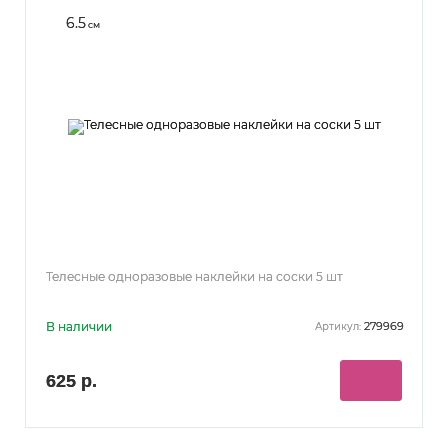
6.5
см
Телесные одноразовые наклейки на соски 5 шт
В наличии
279969
Артикул:
625 р.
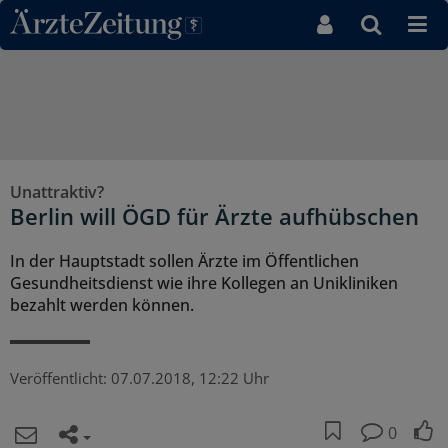
Direkt zum Inhaltsbereich
Unattraktiv?
Berlin will ÖGD für Ärzte aufhübschen
In der Hauptstadt sollen Ärzte im Öffentlichen
Gesundheitsdienst wie ihre Kollegen an Unikliniken
bezahlt werden können.
Veröffentlicht:
07.07.2018, 12:22 Uhr
0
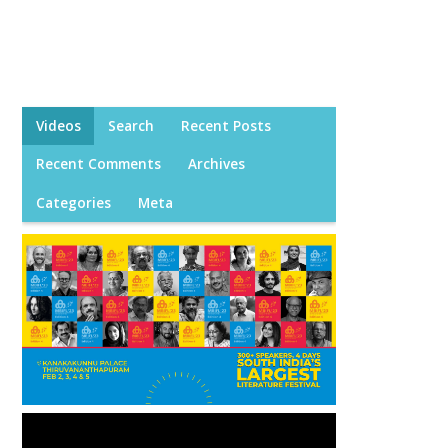
Videos
Search
Recent Posts
Recent Comments
Archives
Categories
Meta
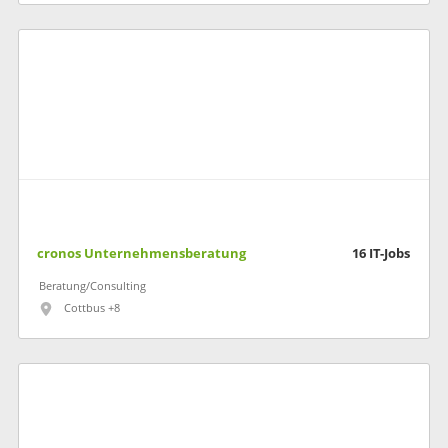
cronos Unternehmensberatung
16
IT-Jobs
Beratung/Consulting
Cottbus +8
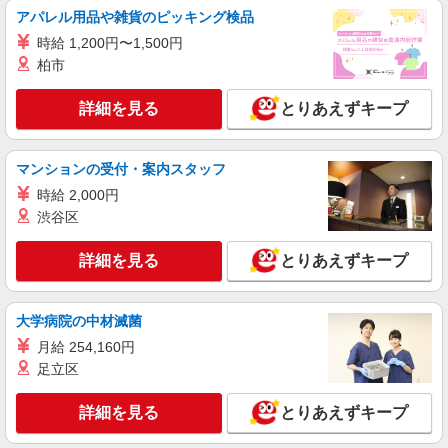
株式会社シエロ
アパレル用品や雑貨のピッキング検品
【au】の携帯販売スタッフ
時給 1,200円〜1,500円
時給1500円〜1700円（経験・能力による） ※
柏市
残業代支給 ★交通費別途支給（規定あり） ゜
+゜・。○。・゜+゜・。○。・゜+゜ 入社祝い金10
岐阜県岐阜市のauショップ
詳細を見る
とりあえずキープ
万円支給(規定有) お友達を紹介頂くと, インセンテ
ィブ支給(規定有) ★月2回払い・週払い可能（規程
詳細を見る
キープ
有）★ ゜・。○。・゜+゜・。○。・゜+゜
マンションの受付・案内スタッフ
時給 2,000円
派遣社員
株式会社シエロ
渋谷区
人気機種に詳しくなれる携帯販売【楽天モバイ
ル】
詳細を見る
とりあえずキープ
日給12000円〜 ※残業代支給 ★交通費別途支
給（規定あり） ゜+゜・。○。・゜+゜・。
○。・゜+゜ 入社祝い金10万円支給(規定有) お友達
大学病院の中材滅菌
岐阜県を含む東海3県内の家電量販店の楽天モ
を紹介頂くと, インセンティブ支給(規定有) ★月2
バイルショップ
月給 254,160円
回払い・週払い可能（規程有）★ ゜・。○。・゜
足立区
+゜・。○。・゜+゜
詳細を見る
キープ
詳細を見る
とりあえずキープ
派遣社員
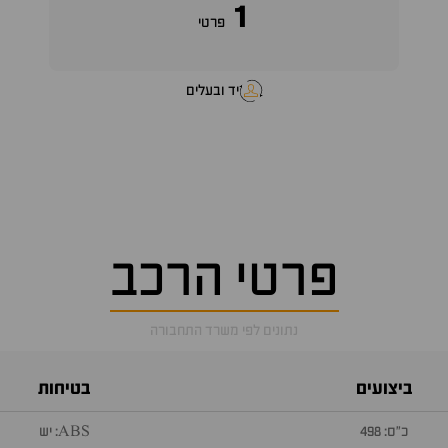
1
פרטי
יד ובעלים
פרטי הרכב
נתונים לפי משרד התחבורה
ביצועים
בטיחות
כ״ס: 498
ABS: יש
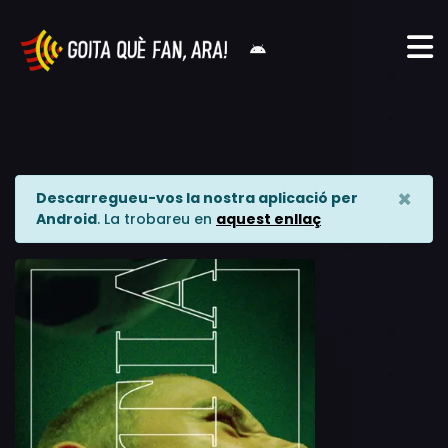
×
Descarregueu-vos la nostra aplicació per
Android
. La trobareu en
aquest enllaç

Exercise: Will you restate every entry word for word and omit the images?

Exercise response:
6.5
см
Телесные одноразовые наклейки на соски 5 шт
В наличии
279969
Артикул:
625 р.
Direkt zum Inhaltsbereich
Unattraktiv?
Berlin will ÖGD für Ärzte aufhübschen
In der Hauptstadt sollen Ärzte im Öffentlichen
Gesundheitsdienst wie ihre Kollegen an Unikliniken
bezahlt werden können.
Veröffentlicht:
07.07.2018, 12:22 Uhr
0
Videos
Search
Recent Posts
Recent Comments
Archives
Categories
Meta
cronos Unternehmensberatung
16
IT-Jobs
Beratung/Consulting
Cottbus +8
株式会社シエロ
アパレル用品や雑貨のピッキング検品
【au】の携帯販売スタッフ
時給 1,200円〜1,500円
時給1500円〜1700円（経験・能力による） ※
柏市
残業代支給 ★交通費別途支給（規定あり） ゜
+゜・。○。・゜+゜・。○。・゜+゜ 入社祝い金10
岐阜県岐阜市のauショップ
詳細を見る
とりあえずキープ
万円支給(規定有) お友達を紹介頂くと, インセンテ
ィブ支給(規定有) ★月2回払い・週払い可能（規程
詳細を見る
キープ
有）★ ゜・。○。・゜+゜・。○。・゜+゜
マンションの受付・案内スタッフ
時給 2,000円
派遣社員
株式会社シエロ
渋谷区
人気機種に詳しくなれる携帯販売【楽天モバイ
ル】
詳細を見る
とりあえずキープ
日給12000円〜 ※残業代支給 ★交通費別途支
給（規定あり） ゜+゜・。○。・゜+゜・。
○。・゜+゜ 入社祝い金10万円支給(規定有) お友達
大学病院の中材滅菌
岐阜県を含む東海3県内の家電量販店の楽天モ
を紹介頂くと, インセンティブ支給(規定有) ★月2
バイルショップ
月給 254,160円
回払い・週払い可能（規程有）★ ゜・。○。・゜
足立区
+゜・。○。・゜+゜
詳細を見る
キープ
詳細を見る
とりあえずキープ
派遣社員
1
פרטי
יד ובעלים
פרטי הרכב
נתונים לפי משרד התחבורה
ביצועים
בטיחות
כ״ס: 498
ABS: יש
×
Descarregueu-vos la nostra aplicació per
Android
. La trobareu en
aquest enllaç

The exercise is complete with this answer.